Pentagon Denies Chinese Accusation of Cover-Up in Nuclear Attack Submarine Crash
Pentagon spokesman John Kirby on Tuesday denied a Chinese accusation that the U.S. is seeking to cover up a submarine collision in the South China Sea.
“It’s an odd way of covering something up when you put out a press release about it,” Kirby said during a press conference when asked about China’s allegation.
Seawolf-class nuclear attack submarine USS Connecticut (SSN-22) hit an unknown object while underwater on Oct. 2, injuring 11 sailors, USNI News previously reported.
The Navy has not yet said what Connecticut struck, and Kirby referred reporters to the Navy when asked. USNI News previously reported that it was not another vessel.
It took the Navy five days to release information on the crash, which prompted Chinese Foreign Ministry spokesman Zhao Lijian to question the details about the collision, according to a transcript of the foreign ministry’s Monday press conference.

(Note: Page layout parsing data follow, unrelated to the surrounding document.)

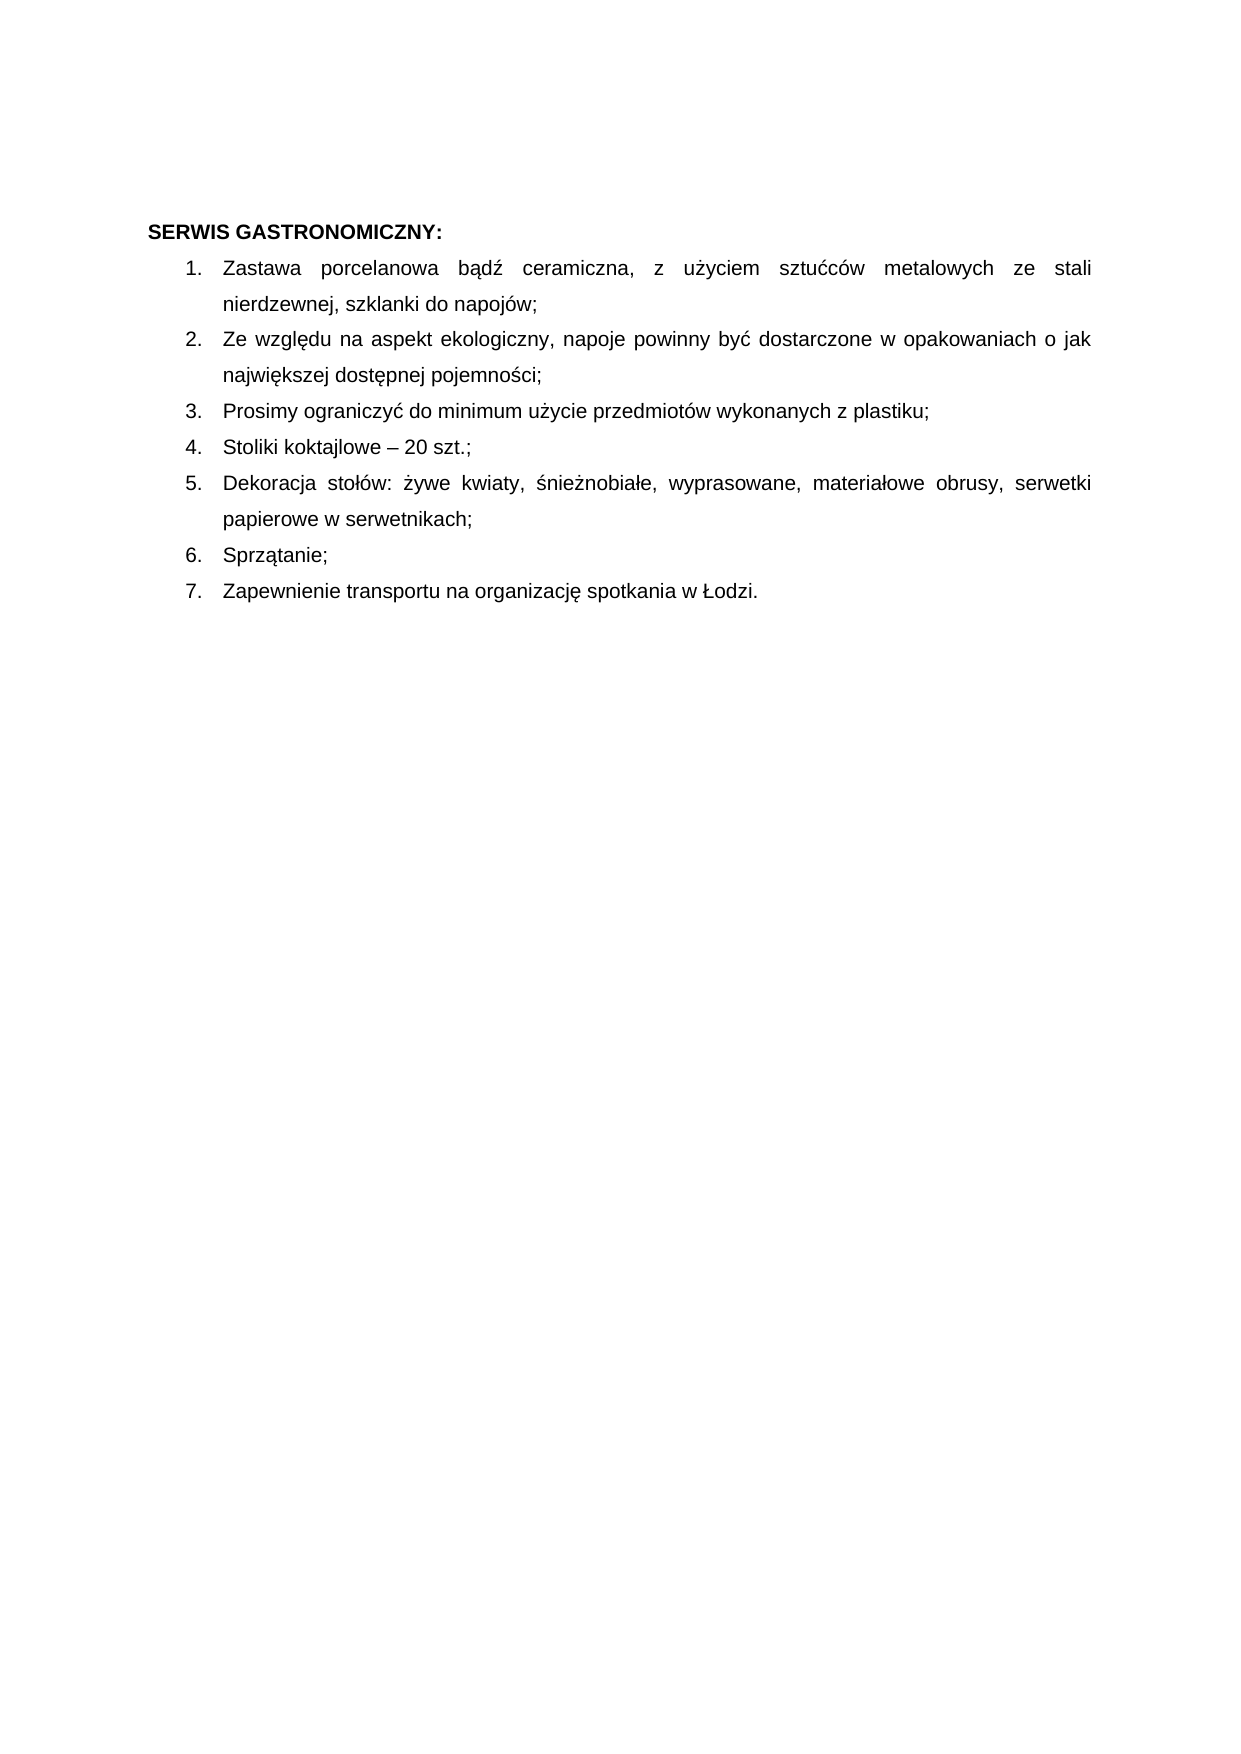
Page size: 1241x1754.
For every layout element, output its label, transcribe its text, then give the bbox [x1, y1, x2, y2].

list Dekoracja stołów: żywe kwiaty, śnieżnobiałe, wyprasowane, materiałowe obrusy, serwetki papierowe w serwetnikach; [185, 471, 1093, 531]
list Zastawa porcelanowa bądź ceramiczna, z użyciem sztućców metalowych ze stali nierdzewnej, szklanki do napojów; [185, 255, 1093, 315]
list Sprzątanie; [185, 543, 1093, 567]
text SERWIS GASTRONOMICZNY: [148, 219, 1093, 243]
list Zapewnienie transportu na organizację spotkania w Łodzi. [185, 579, 1093, 603]
list Prosimy ograniczyć do minimum użycie przedmiotów wykonanych z plastiku; [185, 399, 1093, 423]
list Stoliki koktajlowe – 20 szt.; [185, 435, 1093, 459]
list Ze względu na aspekt ekologiczny, napoje powinny być dostarczone w opakowaniach o jak największej dostępnej pojemności; [185, 327, 1093, 387]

“Such irresponsible attitude and stonewalling and cover-up practice only make the international community more suspicious of the US intention and details of the accident,” Zhao said, according to the transcript.
Zhao called on the United States to clarify the location of the accident, if there was any nuclear leakage and if the crash will affect fishery, according to the statement.
“The US side should take a responsible attitude, give a detailed account of what happened as soon as possible and make a satisfactory explanation to the international community and regional countries,” he said.